As in Article 55[48], some reference should be made to the nature of the information to be provided; it should, as in the previous article, be sufficiently full as to progress made in the investigation and prosecution of the case, to enable the prosecutor to decide whether there are genuine proceedings that meet the Article 15[11] threshold. If, in light of the information provided, the prosecutor decides that the ICC should proceed with the case, the state should be notified. Sufficient safeguards then exist in the draft statute at Article 17[12] forrelevant states to challenge this exercise of jurisdiction by the Court if they wish to do so.235


Article 57[50]

· Recommendation: The statute should clarify that the Pre-Trial Chamber has the authority to issue subpoenas and to make other orders relating to the investigation, and that such orders are binding upon state parties.
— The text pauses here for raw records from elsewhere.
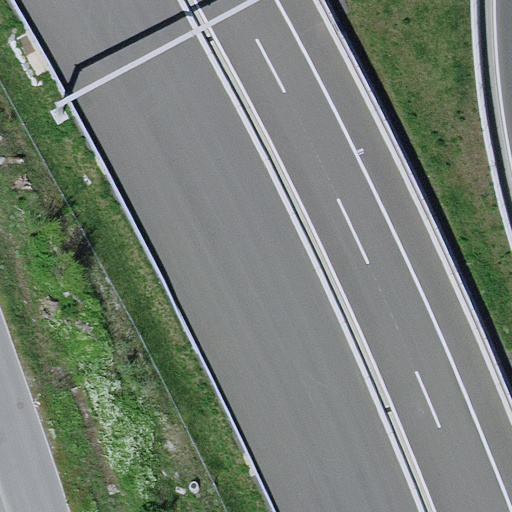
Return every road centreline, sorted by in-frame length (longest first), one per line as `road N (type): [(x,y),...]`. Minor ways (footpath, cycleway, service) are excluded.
road 1 (motorway): [(111,0),(223,193),(370,511)]
road 2 (motorway): [(471,511),(355,233),(237,0)]
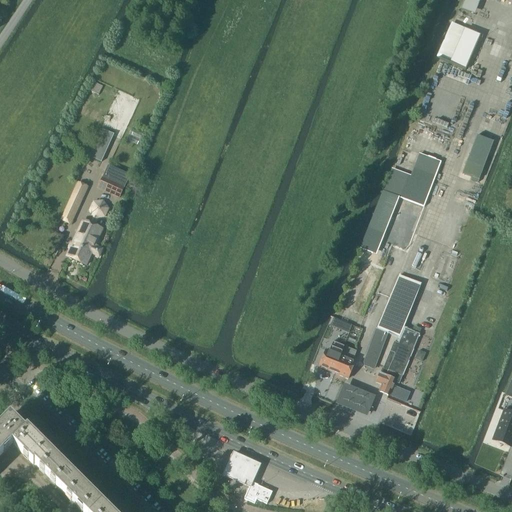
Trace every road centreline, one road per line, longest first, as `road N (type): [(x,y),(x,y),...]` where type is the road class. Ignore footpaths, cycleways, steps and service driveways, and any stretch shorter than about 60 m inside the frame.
road 1 (unclassified): [(511,497),(260,393),(0,262)]
road 2 (trunk): [(459,511),(205,401),(0,293)]
road 3 (trunk): [(0,325),(393,511)]
road 4 (residential): [(140,511),(3,375)]
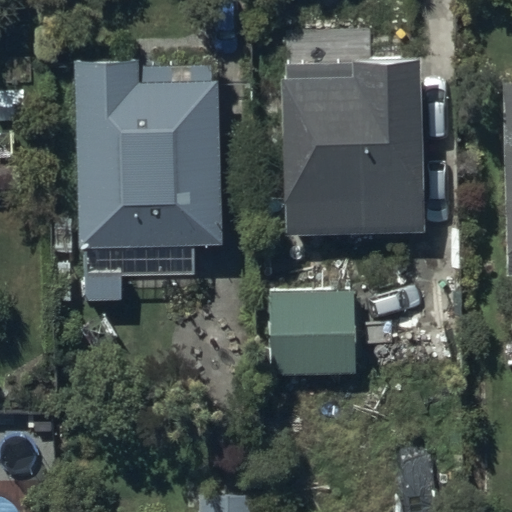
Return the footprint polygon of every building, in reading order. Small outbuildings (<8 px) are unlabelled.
[(136,63),(72,64),(78,253),(82,253),(84,302),(119,301),(119,279),(191,276),(190,248),(219,247),(213,68),(189,68),(189,86),(171,87),(170,70),(136,71),(136,63)] [(422,237),(413,64),(286,66),(286,82),(280,82),(284,239),(422,237)] [(511,91),(501,92),(504,278),(511,277),(511,91)] [(278,294),(269,294),(270,378),(352,377),(352,361),(361,361),(360,300),(352,300),(352,293),(333,293),(333,287),(278,288),(278,294)] [(254,511),(254,496),(196,496),(195,511),(254,511)]
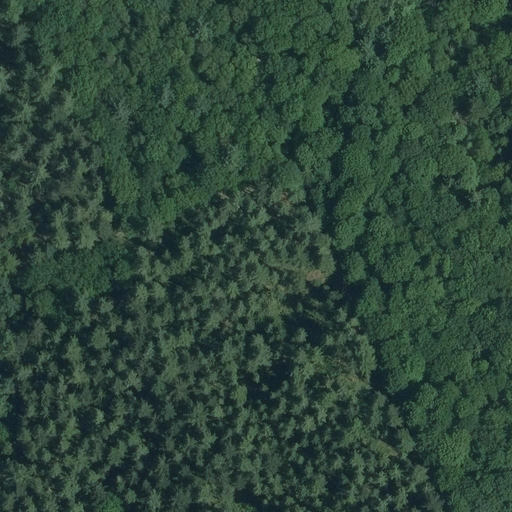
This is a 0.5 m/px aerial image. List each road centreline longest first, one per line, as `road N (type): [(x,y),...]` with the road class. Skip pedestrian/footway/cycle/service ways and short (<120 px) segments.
road 1 (track): [(100,511),(292,174),(511,91)]
road 2 (track): [(249,0),(292,162),(446,511)]
road 3 (track): [(292,174),(0,285)]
Comment: Article 57[50](2) provides a nonexhaustive list of the measures that the Pre-Trial Chamber may take to facilitate investigation and to protect the rights of the suspects. In the interests of clarity and consistency, this list should correspond with the powers of the Pre-Trial Chamber set out elsewhere in the statute. For example, Article 57 should include the power to issue subpoenas, as provided for in Article 54(4)[47(2)].
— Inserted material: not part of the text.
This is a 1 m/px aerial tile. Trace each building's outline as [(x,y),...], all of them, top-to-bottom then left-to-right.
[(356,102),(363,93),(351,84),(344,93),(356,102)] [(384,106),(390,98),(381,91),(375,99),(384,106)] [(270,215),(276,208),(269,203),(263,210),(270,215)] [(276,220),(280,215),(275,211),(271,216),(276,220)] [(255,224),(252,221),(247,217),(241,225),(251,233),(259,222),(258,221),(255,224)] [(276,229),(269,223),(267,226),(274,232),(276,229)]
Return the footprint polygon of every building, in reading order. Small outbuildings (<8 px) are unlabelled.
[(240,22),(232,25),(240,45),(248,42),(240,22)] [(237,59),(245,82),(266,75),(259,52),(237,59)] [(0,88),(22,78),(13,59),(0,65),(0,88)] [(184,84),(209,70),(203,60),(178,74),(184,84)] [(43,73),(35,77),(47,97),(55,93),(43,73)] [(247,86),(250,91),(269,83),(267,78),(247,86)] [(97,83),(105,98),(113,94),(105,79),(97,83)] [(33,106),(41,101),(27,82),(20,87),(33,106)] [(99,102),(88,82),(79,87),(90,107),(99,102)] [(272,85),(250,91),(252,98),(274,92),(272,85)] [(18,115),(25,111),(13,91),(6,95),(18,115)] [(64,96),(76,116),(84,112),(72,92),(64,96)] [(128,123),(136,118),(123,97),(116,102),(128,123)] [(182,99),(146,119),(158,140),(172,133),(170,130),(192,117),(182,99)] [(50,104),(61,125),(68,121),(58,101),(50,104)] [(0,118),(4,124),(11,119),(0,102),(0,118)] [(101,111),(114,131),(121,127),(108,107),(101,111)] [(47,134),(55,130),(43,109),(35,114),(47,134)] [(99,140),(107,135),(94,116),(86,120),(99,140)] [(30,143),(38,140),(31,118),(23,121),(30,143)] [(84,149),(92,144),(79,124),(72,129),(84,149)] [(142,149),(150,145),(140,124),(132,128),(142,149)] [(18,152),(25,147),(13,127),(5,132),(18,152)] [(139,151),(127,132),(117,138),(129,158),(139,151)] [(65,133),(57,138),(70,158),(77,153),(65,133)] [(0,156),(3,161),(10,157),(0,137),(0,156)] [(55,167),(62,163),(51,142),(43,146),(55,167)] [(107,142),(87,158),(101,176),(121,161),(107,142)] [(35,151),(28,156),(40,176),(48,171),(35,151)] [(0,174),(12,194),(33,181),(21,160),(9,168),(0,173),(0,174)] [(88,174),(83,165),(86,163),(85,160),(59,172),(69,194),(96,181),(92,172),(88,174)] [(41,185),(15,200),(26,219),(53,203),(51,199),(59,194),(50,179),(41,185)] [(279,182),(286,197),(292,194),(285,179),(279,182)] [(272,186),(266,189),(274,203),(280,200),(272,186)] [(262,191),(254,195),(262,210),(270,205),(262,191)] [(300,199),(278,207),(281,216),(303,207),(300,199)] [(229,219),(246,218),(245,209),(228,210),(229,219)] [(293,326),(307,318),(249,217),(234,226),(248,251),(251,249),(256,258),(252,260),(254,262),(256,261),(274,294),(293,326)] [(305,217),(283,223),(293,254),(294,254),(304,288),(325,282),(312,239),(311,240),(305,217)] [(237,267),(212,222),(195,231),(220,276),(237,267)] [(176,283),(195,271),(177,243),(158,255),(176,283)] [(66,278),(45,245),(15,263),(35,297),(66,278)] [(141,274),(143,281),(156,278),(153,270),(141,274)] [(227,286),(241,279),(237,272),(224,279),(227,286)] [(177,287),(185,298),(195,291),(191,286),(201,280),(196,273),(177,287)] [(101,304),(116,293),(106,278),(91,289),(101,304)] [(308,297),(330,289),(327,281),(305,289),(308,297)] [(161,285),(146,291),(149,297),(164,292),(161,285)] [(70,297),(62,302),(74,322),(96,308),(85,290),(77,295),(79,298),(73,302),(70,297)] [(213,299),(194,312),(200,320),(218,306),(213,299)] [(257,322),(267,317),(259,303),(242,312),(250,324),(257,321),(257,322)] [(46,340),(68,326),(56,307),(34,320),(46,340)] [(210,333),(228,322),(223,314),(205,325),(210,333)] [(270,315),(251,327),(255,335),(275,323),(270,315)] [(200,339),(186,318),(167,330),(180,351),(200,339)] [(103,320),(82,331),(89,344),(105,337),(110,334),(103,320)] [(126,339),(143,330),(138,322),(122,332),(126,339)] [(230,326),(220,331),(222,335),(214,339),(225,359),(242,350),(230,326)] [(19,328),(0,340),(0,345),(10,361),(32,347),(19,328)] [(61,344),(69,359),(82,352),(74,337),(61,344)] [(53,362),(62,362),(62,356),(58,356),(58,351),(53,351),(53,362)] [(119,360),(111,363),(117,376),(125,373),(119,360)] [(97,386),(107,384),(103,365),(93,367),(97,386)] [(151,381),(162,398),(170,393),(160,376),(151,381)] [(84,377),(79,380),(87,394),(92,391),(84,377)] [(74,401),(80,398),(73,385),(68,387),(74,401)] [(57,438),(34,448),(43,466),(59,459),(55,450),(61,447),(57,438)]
State cooperation in the enforcement of orders will be essential. Part IX of the statute deals only with state cooperation and compliance with requests from the Court, and Part X deals with enforcement of the judgments of the Court. The current draft statute does not address the critical question of cooperation in the enforcement of orders, such as subpoenas. Therefore, Article 57 should fill this gap, and clarify that orders of the Pre-Trial Chamber issued under this article are binding upon state parties.

Articles 58 to 61

During the March-April 1998 Preparatory Committee session, a proposal for an alternate text to Articles 51 to 54 of the Zutphen text (Article 58 to 61 of the current text) was proposed by several states.236 This document was incorporated into the April 14, 1998 consolidated text of the draft statute237 as a "Further Option for Articles 58 to 61" (hereinafter "the Further Option"). The general approach of the Further Option, which vests authority over most preliminary matters in the Pre-Trial Chamber, as opposed to the Presidency,should be supported. Decisions regarding the indictment confirmation, arrest, detention, interim release, and pretrial orders will have a significant impact on the basic rights of defendants. Accordingly, it is more appropriate for such decisions to be made by a collegiate body, exercising judicial functions, than by the Presidency.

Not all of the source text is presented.